Maria Tereza Albernaz  
Anjo de tênis, Djanira
          Jennifer é uma menina de sete anos que mora na Rocinha. Pequenina, como as meninas desta idade, tem bochechas grandes, olhos escuros e cabelos compridos. No meio de crianças vestidas com roupas coloridas, roupas de adulto em corpo de meninas e cabelos enfeitados ou despenteados, Jennifer aparece com roupas discretas, rabo de cavalo e uma fita larga no cabelo, usada também por muitas garotas no Leblon.
          Quieta e sem amigos, não participa das brincadeiras dos colegas, não grita, não corre e atende com prontidão as solicitações das professoras. Se não se integra nos jogos espontâneos da turma e, nos jogos dos programas de aula, participa com animação comedida, defendendo-se quando querem passar na sua frente. De forma contida, não cede. Prefere ignorar a discutir pelo que acha ser seu direito. Se uma das professoras faz uma pergunta ou pede a colaboração para qualquer atividade, na algazarra que acontece com freqüência, ela levanta insistentemente seu dedinho até ser chamada. Outro dia, depois de um exercício de recorte de revistas e colagens, quando foi solicitada ajuda para a arrumação, Jennifer se ofereceu mais uma vez com o dedinho levantado e, com graça e rapidez, apanhou uma vassoura para juntar os papeis do chão. 

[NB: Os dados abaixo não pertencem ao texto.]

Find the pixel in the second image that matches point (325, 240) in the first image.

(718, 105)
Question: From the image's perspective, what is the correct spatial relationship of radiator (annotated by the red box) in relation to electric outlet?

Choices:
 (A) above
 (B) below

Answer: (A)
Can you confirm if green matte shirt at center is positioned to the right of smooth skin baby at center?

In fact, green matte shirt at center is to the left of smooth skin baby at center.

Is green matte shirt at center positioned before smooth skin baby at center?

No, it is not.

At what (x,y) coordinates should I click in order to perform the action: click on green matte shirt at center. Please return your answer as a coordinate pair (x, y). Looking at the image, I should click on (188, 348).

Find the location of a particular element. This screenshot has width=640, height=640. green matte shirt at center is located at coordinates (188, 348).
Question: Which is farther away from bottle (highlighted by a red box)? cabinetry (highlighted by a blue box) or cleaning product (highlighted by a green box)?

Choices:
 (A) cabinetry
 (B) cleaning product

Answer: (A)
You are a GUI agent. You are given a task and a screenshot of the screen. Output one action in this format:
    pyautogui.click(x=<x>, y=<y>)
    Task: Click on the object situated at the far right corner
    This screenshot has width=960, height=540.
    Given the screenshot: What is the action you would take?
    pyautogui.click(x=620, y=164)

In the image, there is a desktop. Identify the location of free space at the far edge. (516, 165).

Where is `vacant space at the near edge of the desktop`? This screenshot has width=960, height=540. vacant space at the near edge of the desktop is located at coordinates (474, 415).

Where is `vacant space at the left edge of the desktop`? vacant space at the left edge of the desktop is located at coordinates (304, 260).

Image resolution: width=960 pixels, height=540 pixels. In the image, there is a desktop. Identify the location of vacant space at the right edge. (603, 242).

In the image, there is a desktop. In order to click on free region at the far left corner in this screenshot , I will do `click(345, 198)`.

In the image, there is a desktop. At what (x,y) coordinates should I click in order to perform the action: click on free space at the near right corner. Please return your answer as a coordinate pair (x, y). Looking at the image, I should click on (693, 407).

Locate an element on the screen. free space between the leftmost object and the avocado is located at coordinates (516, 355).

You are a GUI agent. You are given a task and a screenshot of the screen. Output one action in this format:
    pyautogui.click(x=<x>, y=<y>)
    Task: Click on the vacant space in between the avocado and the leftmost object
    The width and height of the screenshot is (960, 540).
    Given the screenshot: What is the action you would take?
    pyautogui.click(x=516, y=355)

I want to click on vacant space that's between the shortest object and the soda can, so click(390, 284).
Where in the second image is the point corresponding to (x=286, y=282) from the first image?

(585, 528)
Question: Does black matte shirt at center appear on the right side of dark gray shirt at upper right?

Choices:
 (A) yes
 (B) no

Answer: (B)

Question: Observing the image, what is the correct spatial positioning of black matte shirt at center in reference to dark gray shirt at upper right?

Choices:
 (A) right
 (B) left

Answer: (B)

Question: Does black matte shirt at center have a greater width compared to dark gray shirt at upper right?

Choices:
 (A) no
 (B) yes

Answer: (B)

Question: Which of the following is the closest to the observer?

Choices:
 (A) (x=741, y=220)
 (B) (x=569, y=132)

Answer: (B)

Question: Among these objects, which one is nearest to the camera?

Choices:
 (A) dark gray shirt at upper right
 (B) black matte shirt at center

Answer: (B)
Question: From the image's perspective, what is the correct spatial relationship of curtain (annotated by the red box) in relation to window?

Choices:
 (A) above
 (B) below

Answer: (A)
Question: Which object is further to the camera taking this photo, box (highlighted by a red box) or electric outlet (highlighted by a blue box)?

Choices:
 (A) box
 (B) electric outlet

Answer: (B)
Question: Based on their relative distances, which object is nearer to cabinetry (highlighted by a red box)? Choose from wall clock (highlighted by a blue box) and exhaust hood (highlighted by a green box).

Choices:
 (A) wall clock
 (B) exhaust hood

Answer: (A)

          A garotinha faz seus deveres cuidadosamente, desenha e gosta de colorir. Seu material escolar é bastante simples, mas não faltam em sua mochila o básico lápis e borracha. Parece tímida, mas não se envergonha em pedir explicações, aguardando com paciência sua vez em ser atendida. Se termina as tarefas antes dos outros, espera calada até a próxima atividade. 
          Como todos os alunos, sem exceção, seu nível de escolaridade é muito baixo. Lê com muita dificuldade e comumente não entende nem mesmo os enunciados dos exercícios. O descompasso é imenso entre os deveres de casa que trazem da escola pública e o conhecimento que os alunos na realidade têm. Não importa a matéria – matemática, português ou qualquer outra. Em geografia, por exemplo, muitas das crianças não sabem distinguir cidade de bairro, e algumas desconhecem que moram no Brasil.
          O sorriso de Jennifer é doce. E está sempre em seu rosto. Se não é atropelada pelos colegas, se despede das professoras com um abraço. Não sei sua história, mas enternece ver esta menininha na Rocinha.

Um comentário:

  1. Gostei muito da maneira terna com que foi descrita a protagonista.